▶ _Problem to work on_:
Change every "scientific name" to "species" in the lines of the records starting at the line containing "common name: Pacific banana slug" and ending at the line containing "order: Agaricales", leaving all else unchanged. Return only those lines.

-- BEGIN Exercise materials --

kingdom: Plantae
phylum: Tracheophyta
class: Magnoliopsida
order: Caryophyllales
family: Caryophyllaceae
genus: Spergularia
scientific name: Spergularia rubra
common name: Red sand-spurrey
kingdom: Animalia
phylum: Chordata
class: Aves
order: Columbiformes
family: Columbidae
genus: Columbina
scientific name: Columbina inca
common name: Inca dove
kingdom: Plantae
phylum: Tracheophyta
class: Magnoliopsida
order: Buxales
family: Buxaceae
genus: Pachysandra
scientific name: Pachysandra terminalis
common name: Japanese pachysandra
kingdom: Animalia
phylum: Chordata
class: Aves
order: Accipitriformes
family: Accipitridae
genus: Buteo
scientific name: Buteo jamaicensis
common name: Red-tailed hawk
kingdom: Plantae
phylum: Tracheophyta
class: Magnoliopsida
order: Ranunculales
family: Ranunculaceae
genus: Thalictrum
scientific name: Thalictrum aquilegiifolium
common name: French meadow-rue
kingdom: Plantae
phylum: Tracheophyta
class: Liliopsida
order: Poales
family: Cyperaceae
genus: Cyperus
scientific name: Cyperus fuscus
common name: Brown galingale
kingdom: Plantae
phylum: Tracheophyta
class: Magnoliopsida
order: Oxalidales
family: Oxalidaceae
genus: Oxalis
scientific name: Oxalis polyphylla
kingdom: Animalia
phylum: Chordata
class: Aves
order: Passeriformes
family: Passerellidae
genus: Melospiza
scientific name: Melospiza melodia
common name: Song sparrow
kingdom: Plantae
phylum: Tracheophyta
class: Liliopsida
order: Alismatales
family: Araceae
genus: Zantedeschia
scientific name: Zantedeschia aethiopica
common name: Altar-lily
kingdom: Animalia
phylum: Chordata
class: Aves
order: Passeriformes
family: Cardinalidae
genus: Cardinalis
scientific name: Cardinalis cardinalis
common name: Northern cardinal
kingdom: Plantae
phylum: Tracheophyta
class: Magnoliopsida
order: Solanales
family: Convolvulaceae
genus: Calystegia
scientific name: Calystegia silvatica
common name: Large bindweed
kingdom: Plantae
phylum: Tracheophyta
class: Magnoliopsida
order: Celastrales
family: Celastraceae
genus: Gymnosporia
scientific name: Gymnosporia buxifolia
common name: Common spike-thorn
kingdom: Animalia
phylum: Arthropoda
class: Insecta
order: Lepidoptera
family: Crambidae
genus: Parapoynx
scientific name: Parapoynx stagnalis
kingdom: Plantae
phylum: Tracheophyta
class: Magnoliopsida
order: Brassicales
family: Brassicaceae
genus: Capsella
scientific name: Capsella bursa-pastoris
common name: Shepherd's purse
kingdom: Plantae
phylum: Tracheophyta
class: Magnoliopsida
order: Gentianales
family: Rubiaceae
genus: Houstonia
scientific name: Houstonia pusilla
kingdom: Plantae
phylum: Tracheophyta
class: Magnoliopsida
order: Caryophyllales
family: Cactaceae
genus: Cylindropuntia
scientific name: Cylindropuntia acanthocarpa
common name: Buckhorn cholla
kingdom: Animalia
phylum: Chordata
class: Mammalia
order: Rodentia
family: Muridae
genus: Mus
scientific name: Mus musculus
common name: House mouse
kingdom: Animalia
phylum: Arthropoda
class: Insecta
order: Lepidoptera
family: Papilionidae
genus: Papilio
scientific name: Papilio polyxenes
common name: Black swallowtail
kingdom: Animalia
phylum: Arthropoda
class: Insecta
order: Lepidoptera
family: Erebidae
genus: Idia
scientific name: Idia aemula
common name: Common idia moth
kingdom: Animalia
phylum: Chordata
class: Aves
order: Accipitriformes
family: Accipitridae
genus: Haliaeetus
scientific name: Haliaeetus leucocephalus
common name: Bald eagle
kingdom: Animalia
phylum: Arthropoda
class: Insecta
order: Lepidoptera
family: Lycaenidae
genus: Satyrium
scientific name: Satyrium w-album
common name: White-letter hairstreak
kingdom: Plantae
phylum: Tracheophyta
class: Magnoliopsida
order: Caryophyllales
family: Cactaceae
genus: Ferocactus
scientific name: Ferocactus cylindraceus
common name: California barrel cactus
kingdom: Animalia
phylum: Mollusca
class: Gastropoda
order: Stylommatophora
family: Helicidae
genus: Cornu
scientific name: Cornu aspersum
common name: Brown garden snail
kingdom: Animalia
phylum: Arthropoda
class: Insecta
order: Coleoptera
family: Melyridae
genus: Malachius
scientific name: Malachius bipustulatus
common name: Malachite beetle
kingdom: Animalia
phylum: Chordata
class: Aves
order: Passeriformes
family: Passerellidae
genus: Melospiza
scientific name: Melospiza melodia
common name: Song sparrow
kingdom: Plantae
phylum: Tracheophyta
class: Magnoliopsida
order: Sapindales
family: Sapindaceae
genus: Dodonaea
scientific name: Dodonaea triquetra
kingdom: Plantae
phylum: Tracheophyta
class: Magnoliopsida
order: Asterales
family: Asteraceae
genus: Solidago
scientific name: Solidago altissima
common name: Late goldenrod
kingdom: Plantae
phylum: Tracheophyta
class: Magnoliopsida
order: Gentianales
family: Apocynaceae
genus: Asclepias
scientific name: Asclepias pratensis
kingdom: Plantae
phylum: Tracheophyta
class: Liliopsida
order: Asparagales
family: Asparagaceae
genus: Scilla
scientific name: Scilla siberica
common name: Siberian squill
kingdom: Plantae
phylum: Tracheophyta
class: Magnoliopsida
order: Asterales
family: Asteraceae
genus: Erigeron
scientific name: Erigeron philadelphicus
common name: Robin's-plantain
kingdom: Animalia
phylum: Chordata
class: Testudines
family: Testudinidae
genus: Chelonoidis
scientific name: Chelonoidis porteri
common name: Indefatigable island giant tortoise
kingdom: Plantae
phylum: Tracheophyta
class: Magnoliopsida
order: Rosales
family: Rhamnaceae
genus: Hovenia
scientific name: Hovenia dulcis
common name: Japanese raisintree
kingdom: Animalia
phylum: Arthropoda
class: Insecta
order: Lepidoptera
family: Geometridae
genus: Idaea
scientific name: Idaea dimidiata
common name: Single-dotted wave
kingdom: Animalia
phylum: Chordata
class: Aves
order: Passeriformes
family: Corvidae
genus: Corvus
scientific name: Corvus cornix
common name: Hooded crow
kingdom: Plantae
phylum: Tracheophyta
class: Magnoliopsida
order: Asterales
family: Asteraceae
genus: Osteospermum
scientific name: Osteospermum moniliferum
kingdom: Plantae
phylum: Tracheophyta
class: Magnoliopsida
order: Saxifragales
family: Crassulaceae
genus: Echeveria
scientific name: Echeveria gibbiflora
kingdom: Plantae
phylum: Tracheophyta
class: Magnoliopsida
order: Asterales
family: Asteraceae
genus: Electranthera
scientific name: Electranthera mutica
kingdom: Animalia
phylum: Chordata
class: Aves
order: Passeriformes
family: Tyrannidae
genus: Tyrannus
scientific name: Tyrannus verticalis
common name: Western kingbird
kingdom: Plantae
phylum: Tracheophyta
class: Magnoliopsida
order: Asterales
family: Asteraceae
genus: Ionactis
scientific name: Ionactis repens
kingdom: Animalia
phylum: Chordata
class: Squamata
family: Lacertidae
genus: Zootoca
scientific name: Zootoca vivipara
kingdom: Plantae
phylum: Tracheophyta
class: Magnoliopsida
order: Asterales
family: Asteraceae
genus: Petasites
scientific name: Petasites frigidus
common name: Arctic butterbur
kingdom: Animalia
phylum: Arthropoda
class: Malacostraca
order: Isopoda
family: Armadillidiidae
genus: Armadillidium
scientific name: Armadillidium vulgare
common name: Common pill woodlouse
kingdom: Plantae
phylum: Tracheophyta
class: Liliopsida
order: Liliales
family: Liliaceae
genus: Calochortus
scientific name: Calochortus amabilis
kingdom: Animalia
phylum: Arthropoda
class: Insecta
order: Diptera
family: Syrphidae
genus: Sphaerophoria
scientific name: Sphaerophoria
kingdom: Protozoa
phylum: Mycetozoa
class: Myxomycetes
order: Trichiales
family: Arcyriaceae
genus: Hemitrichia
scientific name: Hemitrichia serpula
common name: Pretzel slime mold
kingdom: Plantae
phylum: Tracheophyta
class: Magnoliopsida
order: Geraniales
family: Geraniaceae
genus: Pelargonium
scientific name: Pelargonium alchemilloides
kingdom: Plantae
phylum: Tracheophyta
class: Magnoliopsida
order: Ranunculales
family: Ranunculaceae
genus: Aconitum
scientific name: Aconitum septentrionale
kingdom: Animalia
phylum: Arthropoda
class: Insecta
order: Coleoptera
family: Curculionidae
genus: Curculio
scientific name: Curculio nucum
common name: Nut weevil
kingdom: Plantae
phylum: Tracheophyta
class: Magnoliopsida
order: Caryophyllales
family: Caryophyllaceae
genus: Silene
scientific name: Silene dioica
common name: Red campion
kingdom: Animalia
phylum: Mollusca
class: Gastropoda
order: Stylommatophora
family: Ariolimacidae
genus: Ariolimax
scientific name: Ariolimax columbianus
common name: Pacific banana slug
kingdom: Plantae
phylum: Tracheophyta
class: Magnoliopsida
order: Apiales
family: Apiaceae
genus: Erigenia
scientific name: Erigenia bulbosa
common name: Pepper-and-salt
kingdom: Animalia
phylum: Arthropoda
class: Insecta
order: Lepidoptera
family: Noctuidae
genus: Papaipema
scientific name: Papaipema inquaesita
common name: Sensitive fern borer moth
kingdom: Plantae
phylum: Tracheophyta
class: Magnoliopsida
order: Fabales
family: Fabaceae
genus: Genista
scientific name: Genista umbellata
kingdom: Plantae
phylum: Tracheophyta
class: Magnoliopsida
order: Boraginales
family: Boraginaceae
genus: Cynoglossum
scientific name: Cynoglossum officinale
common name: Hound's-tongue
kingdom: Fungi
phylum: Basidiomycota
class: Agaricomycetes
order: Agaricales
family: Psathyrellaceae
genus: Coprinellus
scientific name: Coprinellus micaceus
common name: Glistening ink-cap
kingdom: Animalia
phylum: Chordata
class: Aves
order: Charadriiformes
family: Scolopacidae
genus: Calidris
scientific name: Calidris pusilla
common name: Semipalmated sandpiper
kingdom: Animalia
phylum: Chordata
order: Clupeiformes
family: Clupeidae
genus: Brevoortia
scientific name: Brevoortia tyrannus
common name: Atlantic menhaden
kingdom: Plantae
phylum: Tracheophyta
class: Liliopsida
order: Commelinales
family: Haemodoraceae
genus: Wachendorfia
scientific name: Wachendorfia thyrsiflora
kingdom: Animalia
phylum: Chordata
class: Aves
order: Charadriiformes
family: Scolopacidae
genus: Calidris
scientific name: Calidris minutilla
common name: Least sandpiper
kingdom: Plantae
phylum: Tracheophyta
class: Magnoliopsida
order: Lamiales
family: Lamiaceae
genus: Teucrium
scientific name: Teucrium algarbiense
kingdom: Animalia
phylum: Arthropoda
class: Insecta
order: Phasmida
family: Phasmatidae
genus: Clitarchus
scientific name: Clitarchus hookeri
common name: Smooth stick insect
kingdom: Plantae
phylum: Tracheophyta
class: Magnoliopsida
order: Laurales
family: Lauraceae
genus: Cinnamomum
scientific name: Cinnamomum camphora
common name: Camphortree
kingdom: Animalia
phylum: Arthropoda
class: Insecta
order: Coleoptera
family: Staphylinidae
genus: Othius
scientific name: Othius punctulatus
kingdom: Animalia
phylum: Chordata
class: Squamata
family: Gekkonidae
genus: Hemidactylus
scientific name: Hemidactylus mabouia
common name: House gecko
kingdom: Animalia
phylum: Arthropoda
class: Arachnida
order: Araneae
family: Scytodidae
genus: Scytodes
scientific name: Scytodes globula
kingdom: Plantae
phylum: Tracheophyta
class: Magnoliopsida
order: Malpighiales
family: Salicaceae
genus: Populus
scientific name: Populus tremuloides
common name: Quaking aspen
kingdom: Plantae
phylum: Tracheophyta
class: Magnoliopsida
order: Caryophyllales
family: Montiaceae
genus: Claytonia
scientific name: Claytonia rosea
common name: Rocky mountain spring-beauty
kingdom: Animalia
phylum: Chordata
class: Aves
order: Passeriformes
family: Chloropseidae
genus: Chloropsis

-- END Exercise materials --

▶ _Solved problem_:
common name: Pacific banana slug
kingdom: Plantae
phylum: Tracheophyta
class: Magnoliopsida
order: Apiales
family: Apiaceae
genus: Erigenia
species: Erigenia bulbosa
common name: Pepper-and-salt
kingdom: Animalia
phylum: Arthropoda
class: Insecta
order: Lepidoptera
family: Noctuidae
genus: Papaipema
species: Papaipema inquaesita
common name: Sensitive fern borer moth
kingdom: Plantae
phylum: Tracheophyta
class: Magnoliopsida
order: Fabales
family: Fabaceae
genus: Genista
species: Genista umbellata
kingdom: Plantae
phylum: Tracheophyta
class: Magnoliopsida
order: Boraginales
family: Boraginaceae
genus: Cynoglossum
species: Cynoglossum officinale
common name: Hound's-tongue
kingdom: Fungi
phylum: Basidiomycota
class: Agaricomycetes
order: Agaricales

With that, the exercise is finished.